Wie erklärst du dir das? (Im Übrigen hat Hitler sehr wohl an die Existenz eines Gottes geglaubt.)

Ganz egal, ob man etwas rational für sinnvoll und richtig hält - die allermeisten Menschen haben die elemtarsten Grundregeln instinktiv eingeprägt. Man kann das durch falsche Erziehung natürlich teilweise zunichte machen - aber selbst das klappt oft nicht vollständig. Selbst übelste Massenmörder haben zuweilen Phasen, in denen sie ihre Verbrechen bereuen. Auch dann, wenn sie an keinen Gott glauben.

Gottlosigkeit liefert den Menschen nun mal vollständig an sich selbst aus, sprich: an einen von Wahnsinn und blindem Egoismus motivierten, myop interessegeleiteten Machtkampf, bei dem aus Prinzip die Scharen der Narren die größten aller Übeltäter unterstützen und mit ihnen den Sieg über die davontragen, die sich bei den positiven Werten, an die sie persönlich glauben, noch irgendwie dunkel auf Gott beziehen, auch wenn sie das heute nicht mehr wissen (wollen).

Das hat nichts mit dem Glauben an einen Gott zu tun. Es gibt genügend religiöse Fanatiker, die den Glauben ihrer Mitmenschen mißbrauchen, um sie zu Verbrechen aufzuhetzen.

Genau dieses atheistische, naiv vernünftelnde Aufklärer-Vertrauen in "das Gute" im Menschen, das deshalb keines Gottes mehr bedarf, führt früher oder später linear zur "unfehlbaren menschlichen Gerechtigkeit" in Gestalt einer kollektivistischen Diktatur, die keines Diktators mehr bedarf, weil ihr Inhalt die von der Mehrheit geteilte Gottlosigkeit selbst ist.

Nein. Ganz im Gegenteil schaffen sich Diktaturen eigene Religionen. Der Gott ist dann der Diktator selbst oder aber irgendein üblicherweise längst toter Philosoph, auf den sich der Diktatur beruft. Und andere Religionen werden nur deshalb verfolgt, weil sie als Konkurrenz für die neue Religion betrachtet werden.

Wenn die Männerbewegung nun dasselbe "Recht auf Egoismus" für sich beansprucht, dann spielt das zwar keine Rolle, denn mit diesem Anspruch wird sie scheitern. Aber das spielt dann eben keine Rolle.

Das ist wahr.

Wer hingegen sich selbst "negativ verwendet" und über sich nichts akzeptiert, das dies objektiv und unfehlbar beurteilt... richtet... wieder aufrichtet... hat keinen Ausweg mehr...

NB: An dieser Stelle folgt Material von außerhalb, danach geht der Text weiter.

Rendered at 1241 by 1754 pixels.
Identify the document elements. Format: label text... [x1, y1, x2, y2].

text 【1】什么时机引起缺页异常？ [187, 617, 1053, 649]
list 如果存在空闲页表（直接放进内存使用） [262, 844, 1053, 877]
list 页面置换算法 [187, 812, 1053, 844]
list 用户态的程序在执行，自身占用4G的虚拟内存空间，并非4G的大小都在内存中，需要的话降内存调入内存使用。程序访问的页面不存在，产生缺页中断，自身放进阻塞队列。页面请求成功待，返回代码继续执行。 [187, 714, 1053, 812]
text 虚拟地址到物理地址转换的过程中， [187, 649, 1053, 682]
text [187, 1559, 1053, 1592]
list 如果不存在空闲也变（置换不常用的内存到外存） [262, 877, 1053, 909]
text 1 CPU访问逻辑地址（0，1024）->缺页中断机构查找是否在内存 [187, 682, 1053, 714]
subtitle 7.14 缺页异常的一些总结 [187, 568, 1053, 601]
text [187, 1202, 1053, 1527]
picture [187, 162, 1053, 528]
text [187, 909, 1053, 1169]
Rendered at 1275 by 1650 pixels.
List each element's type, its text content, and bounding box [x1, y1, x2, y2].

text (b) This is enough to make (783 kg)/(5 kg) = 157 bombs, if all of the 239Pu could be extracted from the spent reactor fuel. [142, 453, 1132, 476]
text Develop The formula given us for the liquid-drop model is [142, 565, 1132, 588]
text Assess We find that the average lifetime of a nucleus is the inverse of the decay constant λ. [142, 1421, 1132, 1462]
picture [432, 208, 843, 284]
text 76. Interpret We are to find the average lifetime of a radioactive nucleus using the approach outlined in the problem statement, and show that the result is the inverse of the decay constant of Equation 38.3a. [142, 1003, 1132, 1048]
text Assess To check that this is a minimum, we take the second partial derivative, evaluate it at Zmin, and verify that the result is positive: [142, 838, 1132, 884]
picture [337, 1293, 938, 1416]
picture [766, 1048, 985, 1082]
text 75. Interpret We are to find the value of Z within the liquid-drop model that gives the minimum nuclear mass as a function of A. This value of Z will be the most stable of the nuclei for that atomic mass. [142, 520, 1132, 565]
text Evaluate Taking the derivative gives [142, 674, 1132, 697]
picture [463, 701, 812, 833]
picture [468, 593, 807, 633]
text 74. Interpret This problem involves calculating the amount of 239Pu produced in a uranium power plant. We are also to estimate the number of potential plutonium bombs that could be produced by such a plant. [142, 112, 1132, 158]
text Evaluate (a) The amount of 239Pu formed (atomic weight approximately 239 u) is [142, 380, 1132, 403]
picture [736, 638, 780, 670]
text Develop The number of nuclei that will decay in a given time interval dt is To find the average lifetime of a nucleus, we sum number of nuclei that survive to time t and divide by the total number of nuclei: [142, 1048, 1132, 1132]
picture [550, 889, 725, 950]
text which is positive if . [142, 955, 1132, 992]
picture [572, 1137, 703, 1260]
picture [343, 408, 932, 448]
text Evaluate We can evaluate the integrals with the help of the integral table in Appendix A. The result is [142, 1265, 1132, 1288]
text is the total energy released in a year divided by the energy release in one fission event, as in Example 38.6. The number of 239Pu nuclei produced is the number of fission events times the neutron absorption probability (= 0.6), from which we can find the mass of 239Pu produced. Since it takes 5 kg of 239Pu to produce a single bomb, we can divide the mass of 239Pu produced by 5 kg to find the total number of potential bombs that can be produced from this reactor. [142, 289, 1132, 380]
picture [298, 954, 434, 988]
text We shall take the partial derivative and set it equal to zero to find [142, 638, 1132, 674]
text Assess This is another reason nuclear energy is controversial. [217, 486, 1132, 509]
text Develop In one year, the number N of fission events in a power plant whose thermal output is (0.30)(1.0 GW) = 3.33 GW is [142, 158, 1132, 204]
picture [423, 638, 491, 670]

Das mag auf manche Menschen zutreffen - die brauchen dann in der Tat die Drohung eines göttlichen Strafgerichtes, und idealerweise auch die Angst vor der irdischen Justiz. Andere Menschen brauchen das aber nicht. Die brauchen nicht zwingend eine "höhere Autorität", um zu wissen, daß es nicht in Ordnung ist, den Nachbarn zu erschlagen und auszurauben. Die brauchen dafür weder Gott noch Staat.

Der Student, der hier die sachlichen und logischen Zusammenhänge ganz gut dargestellt hat, wie ich finde, hat nicht von der Liebe des Vaters zu seinem Kind gesprochen, sondern von der Liebe des Kindes zu seinem Vater. Das hat du verwechselt, weil du es nicht erkennst, und so das Gegenteil dessen verstanden, was gemeint war.

Nein, das habe ich nicht verwechselt. Der Student hat u.a. geschrieben, daß ein Mann ohne Glauben an Gott kein guter Vater sein könne.

Deswegen kann atheistischer Antifeminismus aus sich heraus nicht dauerhaft Bestand haben.

Das sehe ich eben so im realen Leben ganz und gar nicht.